Exercise
Copy the material below exactly, but only from the line with "Abweichende Regelungen zum Schichtbetrieb" onward, the final line included.
******
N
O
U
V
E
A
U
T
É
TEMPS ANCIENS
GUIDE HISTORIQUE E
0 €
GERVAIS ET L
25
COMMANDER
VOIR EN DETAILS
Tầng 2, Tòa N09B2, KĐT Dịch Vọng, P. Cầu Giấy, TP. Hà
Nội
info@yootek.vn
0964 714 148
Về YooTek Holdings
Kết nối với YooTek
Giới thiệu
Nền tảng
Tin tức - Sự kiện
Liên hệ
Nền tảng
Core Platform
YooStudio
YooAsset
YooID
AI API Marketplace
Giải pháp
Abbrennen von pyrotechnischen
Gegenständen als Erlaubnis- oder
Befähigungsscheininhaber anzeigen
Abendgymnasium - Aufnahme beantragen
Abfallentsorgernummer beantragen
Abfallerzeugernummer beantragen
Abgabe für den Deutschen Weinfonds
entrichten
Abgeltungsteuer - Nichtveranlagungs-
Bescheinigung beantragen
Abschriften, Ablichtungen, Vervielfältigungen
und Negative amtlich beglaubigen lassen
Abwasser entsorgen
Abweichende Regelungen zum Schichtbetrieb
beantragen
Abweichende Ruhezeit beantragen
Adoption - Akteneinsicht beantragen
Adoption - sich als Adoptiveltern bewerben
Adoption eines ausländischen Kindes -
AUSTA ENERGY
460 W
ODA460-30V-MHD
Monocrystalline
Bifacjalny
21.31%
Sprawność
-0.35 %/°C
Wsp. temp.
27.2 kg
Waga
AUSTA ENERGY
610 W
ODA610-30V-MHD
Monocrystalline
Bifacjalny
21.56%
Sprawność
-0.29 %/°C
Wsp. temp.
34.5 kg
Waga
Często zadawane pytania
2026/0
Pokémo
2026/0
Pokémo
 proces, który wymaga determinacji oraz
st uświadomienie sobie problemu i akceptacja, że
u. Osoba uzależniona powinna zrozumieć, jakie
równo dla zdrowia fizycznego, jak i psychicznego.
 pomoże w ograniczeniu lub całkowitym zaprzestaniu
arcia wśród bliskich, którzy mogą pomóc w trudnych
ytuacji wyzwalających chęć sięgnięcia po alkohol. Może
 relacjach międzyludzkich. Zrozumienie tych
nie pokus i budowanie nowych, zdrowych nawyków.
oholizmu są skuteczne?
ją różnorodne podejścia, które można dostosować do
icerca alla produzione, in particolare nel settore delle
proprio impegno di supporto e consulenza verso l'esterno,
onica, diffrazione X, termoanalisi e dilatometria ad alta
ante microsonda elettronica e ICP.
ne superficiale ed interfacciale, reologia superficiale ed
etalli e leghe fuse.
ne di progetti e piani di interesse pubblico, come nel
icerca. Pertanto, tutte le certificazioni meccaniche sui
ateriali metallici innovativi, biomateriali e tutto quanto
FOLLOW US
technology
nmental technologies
******
Answer box
Abweichende Regelungen zum Schichtbetrieb
beantragen
Abweichende Ruhezeit beantragen
Adoption - Akteneinsicht beantragen
Adoption - sich als Adoptiveltern bewerben
Adoption eines ausländischen Kindes -
AUSTA ENERGY
460 W
ODA460-30V-MHD
Monocrystalline
Bifacjalny
21.31%
Sprawność
-0.35 %/°C
Wsp. temp.
27.2 kg
Waga
AUSTA ENERGY
610 W
ODA610-30V-MHD
Monocrystalline
Bifacjalny
21.56%
Sprawność
-0.29 %/°C
Wsp. temp.
34.5 kg
Waga
Często zadawane pytania
2026/0
Pokémo
2026/0
Pokémo
 proces, który wymaga determinacji oraz
st uświadomienie sobie problemu i akceptacja, że
u. Osoba uzależniona powinna zrozumieć, jakie
równo dla zdrowia fizycznego, jak i psychicznego.
 pomoże w ograniczeniu lub całkowitym zaprzestaniu
arcia wśród bliskich, którzy mogą pomóc w trudnych
ytuacji wyzwalających chęć sięgnięcia po alkohol. Może
 relacjach międzyludzkich. Zrozumienie tych
nie pokus i budowanie nowych, zdrowych nawyków.
oholizmu są skuteczne?
ją różnorodne podejścia, które można dostosować do
icerca alla produzione, in particolare nel settore delle
proprio impegno di supporto e consulenza verso l'esterno,
onica, diffrazione X, termoanalisi e dilatometria ad alta
ante microsonda elettronica e ICP.
ne superficiale ed interfacciale, reologia superficiale ed
etalli e leghe fuse.
ne di progetti e piani di interesse pubblico, come nel
icerca. Pertanto, tutte le certificazioni meccaniche sui
ateriali metallici innovativi, biomateriali e tutto quanto
FOLLOW US
technology
nmental technologies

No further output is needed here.